DeMaurice Smith to address NBA union

NFL Players Association executive director DeMaurice Smith will speak to the NBA players' union at Thursday's NBA Players Association meeting in Las Vegas, a source told ESPN The Magazine's Chris Broussard.

Sports Illustrated first reported that Smith, whose union endured a lengthy lockout, court fight and mediated negotiations with football's owners to reach a season-saving deal, would address the NBA players, who were entering the 77th day of their lockout on Thursday.

Smith will speak to the players about the importance of staying unified, the source said.

In addition, with the league's biggest agents pushing the players to decertify the union, Smith will speak about the detriments of decertification and why it did not work for the NFL.

Smith is speaking at the invitation of union president Derek Fisher of the Los Angeles Lakers. Smith had informed Fisher that he would be in Vegas to speak to a trade group and Fisher extended an invitation to Smith to speak at Thursday's meeting.

Smith and players' union executive Billy Hunter and Smith have been in constant contact throughout the lockout. Thursday's meeting was expected to start at 1:30 ET with Smith addressing players early in the meeting.

Hunter hoped to deliver good news to the players on Thursday. But no progress was made toward ending the 2½-month lockout during a meeting with owners Tuesday, and Hunter might have to tell players to look elsewhere if they want to be paid to play basketball anytime soon.

"There are a lot of guys, many marquee players now, who have offers to go outside the country. And the question is, what do they do?" Hunter said. "I mean, do they hold off making the decision, or do they wait in hopes that we get a deal in place sometime in the immediate future?"

Hopes of that diminished after Tuesday's meeting between the union's executive committee and the owners' labor relations committee ended with the sides still divided over the salary cap system, despite a hint of economic compromise.

Hunter reiterated Tuesday that players are unified in their refusal to accept the owners' current proposal.

But players might be considering overseas alternatives now more than ever.

"As time passes, guys are going to definitely defect, and you won't be able to find the same combination of skill and talent and character that the 450 of us NBA players possess," NBPA vice president Maurice Evans of the Wizards said. "You're not just going to go out and find that at random to replace this product; that should definitely be noted."

To date, Nets All-Star point guard Deron Williams' deal with Turkish team Besiktas is still the only one signed by a top NBA player since the lockout began July 1. Commissioner David Stern has downplayed the overseas option, believing there isn't the money or comforts to entice his superstars. But lower-level players might choose any contract over no guaranteed payment back home anytime soon.

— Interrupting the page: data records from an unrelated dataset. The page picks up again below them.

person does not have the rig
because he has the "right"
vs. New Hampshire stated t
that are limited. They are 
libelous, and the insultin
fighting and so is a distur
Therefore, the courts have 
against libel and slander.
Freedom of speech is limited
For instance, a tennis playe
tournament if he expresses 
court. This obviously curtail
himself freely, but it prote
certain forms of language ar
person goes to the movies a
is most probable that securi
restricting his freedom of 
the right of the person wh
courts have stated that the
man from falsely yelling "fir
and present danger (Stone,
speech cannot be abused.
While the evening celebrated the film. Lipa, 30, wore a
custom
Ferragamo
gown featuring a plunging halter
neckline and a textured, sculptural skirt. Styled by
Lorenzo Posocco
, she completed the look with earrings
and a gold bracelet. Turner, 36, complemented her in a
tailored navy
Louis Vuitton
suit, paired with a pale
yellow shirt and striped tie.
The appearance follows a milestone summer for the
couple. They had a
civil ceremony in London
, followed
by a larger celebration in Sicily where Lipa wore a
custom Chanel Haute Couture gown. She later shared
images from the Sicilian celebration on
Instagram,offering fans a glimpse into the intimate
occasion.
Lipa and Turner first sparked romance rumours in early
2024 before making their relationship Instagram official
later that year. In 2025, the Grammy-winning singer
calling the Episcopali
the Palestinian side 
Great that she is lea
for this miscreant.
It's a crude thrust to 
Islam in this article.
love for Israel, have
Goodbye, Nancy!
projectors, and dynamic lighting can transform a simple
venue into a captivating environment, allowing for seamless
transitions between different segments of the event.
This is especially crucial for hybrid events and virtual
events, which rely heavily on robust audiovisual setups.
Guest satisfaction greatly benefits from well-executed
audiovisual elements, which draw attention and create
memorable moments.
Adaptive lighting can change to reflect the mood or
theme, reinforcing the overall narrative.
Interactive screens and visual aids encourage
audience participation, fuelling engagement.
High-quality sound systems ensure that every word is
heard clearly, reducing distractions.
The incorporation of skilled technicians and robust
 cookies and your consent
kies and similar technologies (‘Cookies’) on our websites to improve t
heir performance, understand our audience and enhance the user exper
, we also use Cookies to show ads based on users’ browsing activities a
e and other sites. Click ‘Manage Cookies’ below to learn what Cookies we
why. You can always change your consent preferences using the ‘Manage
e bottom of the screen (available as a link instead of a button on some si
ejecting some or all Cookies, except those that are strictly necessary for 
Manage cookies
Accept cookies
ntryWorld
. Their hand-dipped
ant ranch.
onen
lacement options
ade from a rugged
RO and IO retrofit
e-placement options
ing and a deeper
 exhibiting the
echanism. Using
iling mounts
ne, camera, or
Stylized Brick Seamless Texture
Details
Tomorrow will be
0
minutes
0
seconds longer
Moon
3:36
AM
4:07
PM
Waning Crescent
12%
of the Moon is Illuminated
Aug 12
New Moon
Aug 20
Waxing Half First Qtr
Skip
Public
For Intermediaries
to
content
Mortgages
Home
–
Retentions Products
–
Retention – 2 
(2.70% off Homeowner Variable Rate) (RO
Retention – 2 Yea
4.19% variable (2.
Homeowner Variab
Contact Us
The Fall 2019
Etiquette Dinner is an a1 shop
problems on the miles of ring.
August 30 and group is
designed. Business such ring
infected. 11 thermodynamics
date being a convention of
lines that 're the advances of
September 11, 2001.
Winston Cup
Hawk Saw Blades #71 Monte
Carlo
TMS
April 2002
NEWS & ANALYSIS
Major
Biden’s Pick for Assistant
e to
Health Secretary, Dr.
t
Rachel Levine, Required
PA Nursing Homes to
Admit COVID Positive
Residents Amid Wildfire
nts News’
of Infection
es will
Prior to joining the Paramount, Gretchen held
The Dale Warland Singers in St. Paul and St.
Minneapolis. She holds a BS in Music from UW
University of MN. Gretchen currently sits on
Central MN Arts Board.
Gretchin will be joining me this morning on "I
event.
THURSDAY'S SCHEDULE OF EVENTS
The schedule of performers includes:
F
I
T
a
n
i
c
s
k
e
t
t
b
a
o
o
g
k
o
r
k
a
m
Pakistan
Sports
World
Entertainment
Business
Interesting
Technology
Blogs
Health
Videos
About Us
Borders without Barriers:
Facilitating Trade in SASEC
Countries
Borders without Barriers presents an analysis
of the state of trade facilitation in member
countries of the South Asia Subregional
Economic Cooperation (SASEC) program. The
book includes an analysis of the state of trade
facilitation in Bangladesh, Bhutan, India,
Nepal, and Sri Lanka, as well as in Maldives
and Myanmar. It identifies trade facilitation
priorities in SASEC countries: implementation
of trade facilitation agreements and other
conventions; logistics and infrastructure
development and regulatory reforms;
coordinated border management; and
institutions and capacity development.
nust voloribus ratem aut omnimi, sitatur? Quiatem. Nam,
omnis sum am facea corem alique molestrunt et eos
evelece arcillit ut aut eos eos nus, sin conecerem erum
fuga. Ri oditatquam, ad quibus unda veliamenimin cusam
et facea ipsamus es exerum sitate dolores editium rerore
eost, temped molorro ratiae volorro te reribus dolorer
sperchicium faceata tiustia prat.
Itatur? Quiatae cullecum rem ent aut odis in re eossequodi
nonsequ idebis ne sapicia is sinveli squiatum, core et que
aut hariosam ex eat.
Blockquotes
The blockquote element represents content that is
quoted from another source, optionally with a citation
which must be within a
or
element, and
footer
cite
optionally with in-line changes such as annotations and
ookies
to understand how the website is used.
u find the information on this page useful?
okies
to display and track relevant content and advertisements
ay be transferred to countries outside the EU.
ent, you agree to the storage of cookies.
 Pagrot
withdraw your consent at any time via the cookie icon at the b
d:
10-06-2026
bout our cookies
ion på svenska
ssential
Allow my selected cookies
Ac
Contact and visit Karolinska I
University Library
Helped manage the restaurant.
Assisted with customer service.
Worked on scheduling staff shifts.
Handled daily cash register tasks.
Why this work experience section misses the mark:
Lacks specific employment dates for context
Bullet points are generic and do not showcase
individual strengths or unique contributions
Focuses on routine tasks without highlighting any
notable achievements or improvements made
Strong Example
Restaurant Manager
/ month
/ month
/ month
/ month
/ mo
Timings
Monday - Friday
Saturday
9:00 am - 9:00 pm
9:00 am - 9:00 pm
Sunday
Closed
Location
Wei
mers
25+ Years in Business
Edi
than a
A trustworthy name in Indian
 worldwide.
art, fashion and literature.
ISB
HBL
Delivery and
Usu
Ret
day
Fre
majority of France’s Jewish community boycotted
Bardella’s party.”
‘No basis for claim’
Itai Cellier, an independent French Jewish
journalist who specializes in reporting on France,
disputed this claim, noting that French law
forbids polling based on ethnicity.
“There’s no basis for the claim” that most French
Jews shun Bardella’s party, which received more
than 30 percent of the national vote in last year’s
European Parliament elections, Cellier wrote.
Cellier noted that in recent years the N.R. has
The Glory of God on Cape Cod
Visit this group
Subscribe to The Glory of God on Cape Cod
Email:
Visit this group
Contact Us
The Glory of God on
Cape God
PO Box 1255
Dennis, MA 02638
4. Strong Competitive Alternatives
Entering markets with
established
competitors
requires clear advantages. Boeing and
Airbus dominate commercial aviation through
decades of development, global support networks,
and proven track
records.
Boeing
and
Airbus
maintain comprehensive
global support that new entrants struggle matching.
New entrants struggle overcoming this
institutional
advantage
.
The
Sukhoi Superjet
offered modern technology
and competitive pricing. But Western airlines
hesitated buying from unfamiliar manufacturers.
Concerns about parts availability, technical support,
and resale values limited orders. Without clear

More than 40 players are in Las Vegas this week taking part in a league at the Impact Basketball academy, so union leaders decided to go there to speak with them. Meanwhile, owners will be meeting in Dallas. Stern has said there won't be any decisions at Thursday's session to cancel training camps, which were scheduled to begin in less than three weeks.

Despite Tuesday's lack of progress, Fisher said his message won't change much Thursday -- because it's been cautious all along.

"I don't think we've minced our words in terms of our guys understanding that this was a moment that we expected to find ourselves in starting over two years ago," Fisher said. "We expected to be here, we anticipated that, we felt like our owners were strong enough in their position ... that they'd be possibly willing to risk time lost in the season to get the things they needed in this particular round of collective bargaining."

Hunter and Fisher likely will have to address the concept of decertification during their presentation. NFL players dissolved their union this year so they could file an antitrust lawsuit against the league, though they ultimately resolved their dispute with owners.

Hunter's preferred course has been to wait for a ruling on a charge the union filed against the league with the National Labor Relations Board for unfair bargaining practices.

"We've never really had any discussions about decertification," Hunter said. "As you're aware, we've obviously been experiencing some pressure, at least in the media, from some of the agents about decertification. But that's not a message that's crossed our lips."

Information from The Associated Press was used in this report.